Your liver is a cheap and efficient recycling system that clears and detoxifies all the blood from the digestive tract. It synthesizes the coagulation factors and metabolizes what you eat into energy and nutrients that you need. It also secretes bile, which helps fat digestion. The liver gets its blood supply in two ways:
- Hepatic artery (oxygenated blood)
- Portal vein (Deoxygenated blood from the digestive tract for filtration)
Overview of Alcoholic Hepatitis
Alcoholic hepatitis is liver inflammation because of excessive drinking of alcohol over many years. It is a global healthcare problem that can damage the liver because it is the first site of ethanol metabolism.
Excess alcohol intake leads to
- Fatty liver (fat accumulation in the liver)
- Liver inflammation
- Liver cirrhosis (scarring)
The first risk factor for alcoholic hepatitis is the alcohol amount you consume. Some studies had evidence of liver disease with excess consumption of less than one year. About 8% to 10% of Americans drink heavily. Of those, 10% to 50% will develop liver disease.
Other risk factors include gender, race, genetic predisposition, and heavy drinking.
Some heavy drinkers haven’t signed of liver affection until the progression of the disease. Others show early symptoms.

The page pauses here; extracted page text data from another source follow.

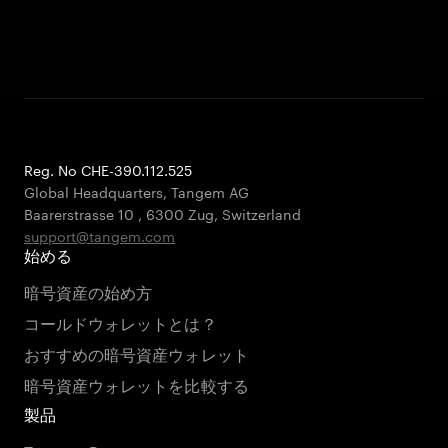
Reg. No CHE-390.112.525
Global Headquarters, Tangem AG
Baarerstrasse 10
,
6300 Zug
,
Switzerland
support@tangem.com
始める
暗号資産の始め方
コールドウォレットとは？
おすすめの暗号資産ウォレット
暗号資産ウォレットを比較する
製品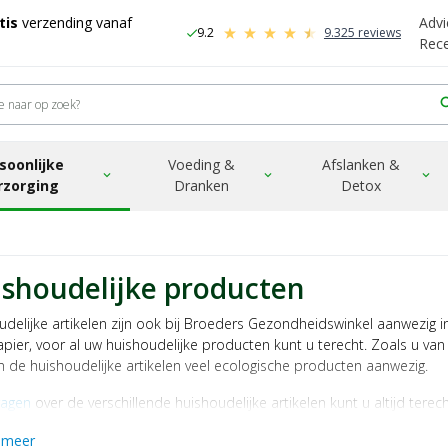
tis
verzending vanaf
Advi
9.2
9.325 reviews
check
-
Rec
sea
soonlijke
Voeding &
Afslanken &
expand_more
expand_more
expand_more
rzorging
Dranken
Detox
shoudelijke producten
udelijke artikelen zijn ook bij Broeders Gezondheidswinkel aanwezig i
apier, voor al uw huishoudelijke producten kunt u terecht. Zoals u v
n de huishoudelijke artikelen veel ecologische producten aanwezig.
ragen
over de verschillende huishoudelijke artikelen kunt u altijd tere
 meer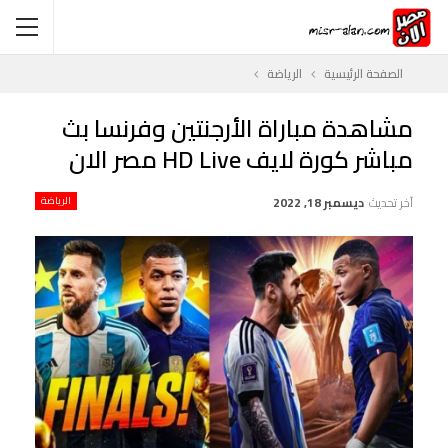
الصفحة الرئيسية
الرياضة
مشاهدة مباراة الأرجنتين وفرنسا بث
مباشر كورة لايف HD Live مصر الان
آخر تحديث
ديسمبر 18, 2022
الرياضة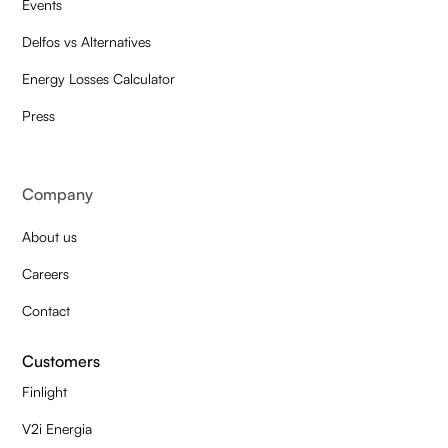
Events
Delfos vs Alternatives
Energy Losses Calculator
Press
Company
About us
Careers
Contact
Customers
Finlight
V2i Energia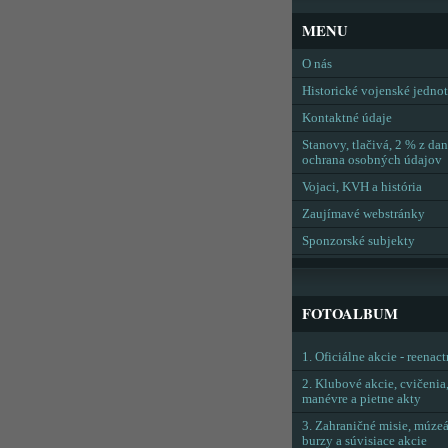
MENU
O nás
Historické vojenské jedno
Kontaktné údaje
Stanovy, tlačivá, 2 % z dan
ochrana osobných údajov
Vojaci, KVH a história
Zaujímavé webstránky
Sponzorské subjekty
FOTOALBUM
1. Oficiálne akcie - reenac
2. Klubové akcie, cvičenia
manévre a pietne akty
3. Zahraničné misie, múzeá
burzy a súvisiace akcie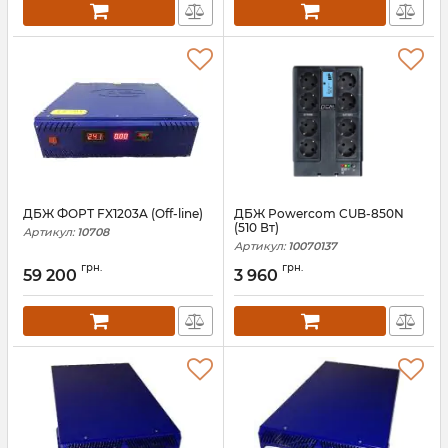
ДБЖ ФОРТ FX1203A (Off-line)
ДБЖ Powercom CUB-850N
(510 Вт)
Артикул:
10708
Артикул:
10070137
грн.
грн.
59 200
3 960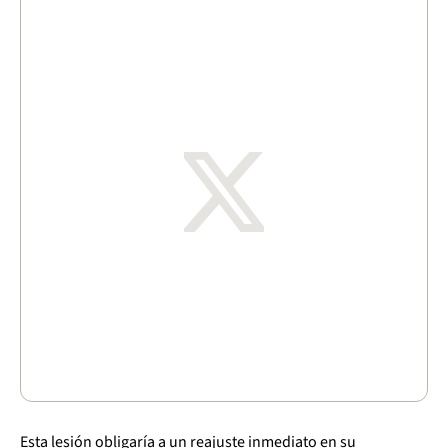
Esta lesión obligaría a un reajuste inmediato en su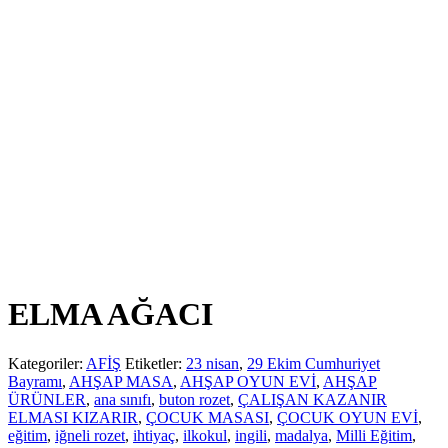
ELMA AĞACI
Kategoriler:
AFİŞ
Etiketler:
23 nisan
,
29 Ekim Cumhuriyet
Bayramı
,
AHŞAP MASA
,
AHŞAP OYUN EVİ
,
AHŞAP
ÜRÜNLER
,
ana sınıfı
,
buton rozet
,
ÇALIŞAN KAZANIR
ELMASI KIZARIR
,
ÇOCUK MASASI
,
ÇOCUK OYUN EVİ
,
eğitim
,
iğneli rozet
,
ihtiyaç
,
ilkokul
,
ingili
,
madalya
,
Milli Eğitim
,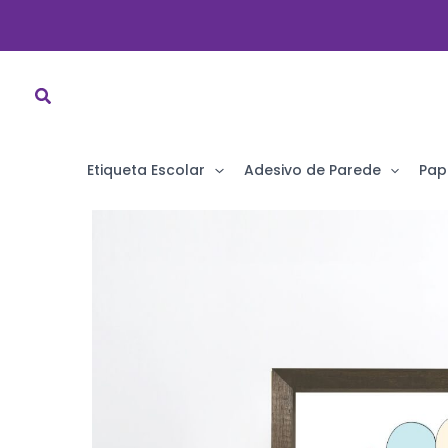
Ir
para
o
conteúdo
Etiqueta Escolar
Adesivo de Parede
Pap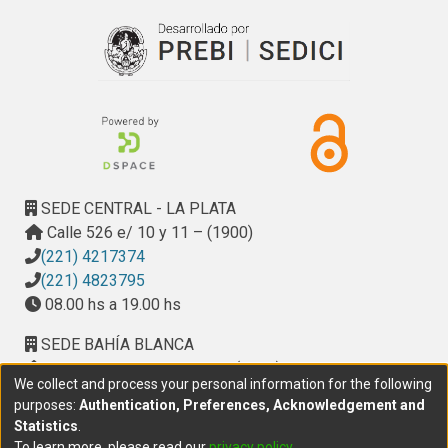
SEDE CENTRAL - LA PLATA
Calle 526 e/ 10 y 11 – (1900)
(221) 4217374
(221) 4823795
08.00 hs a 19.00 hs
SEDE BAHÍA BLANCA
Calle Ciudad de Cali 320 – (8000). Universidad
We collect and process your personal information for the following
Provincial del Sudoeste (UPSO)
purposes:
Authentication, Preferences, Acknowledgement and
(291) 459 2550
, interno 147
Statistics
.
10.00 h a 14.00 h
To learn more, please read our
privacy policy
.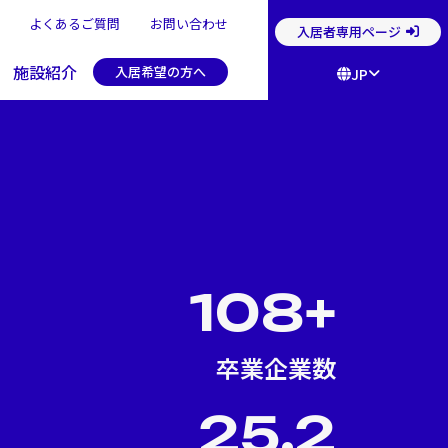
よくあるご質問
お問い合わせ
入居者専用ページ
施設紹介
入居希望の方へ
JP
108+
卒業企業数
25.2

Early symptoms include nausea, vomiting, diarrhea, fatigue, and weight loss.
Severe symptoms occur later, such as jaundice, ascites, edema, varices, behavioral changes, and coma.
Diagnosis of alcoholic hepatitis depends firstly on the history your doctor will take. Your doctor will ask about the amount you drink every day and how long time you consume alcohol. A typical patient with alcoholic hepatitis provides a history of daily drinking of over 80 gm of ethanol for more than five years. Other tests and methods, such as liver imaging, will evaluate your liver state.
The first treatment for alcoholic hepatitis is to stop alcohol abuse.
There is no specific cure, but management will limit symptoms and prevent progression. A focused diet can correct the balance of nutrients in your body if you have malnourishment after regular alcohol use. Medications -such as corticosteroids- can reduce liver inflammation. In severe and late cases, liver transplantation may be the only option for survival. You should have the experience of early marks of alcoholic hepatitis to keep yourself and prevent the progression of the disease.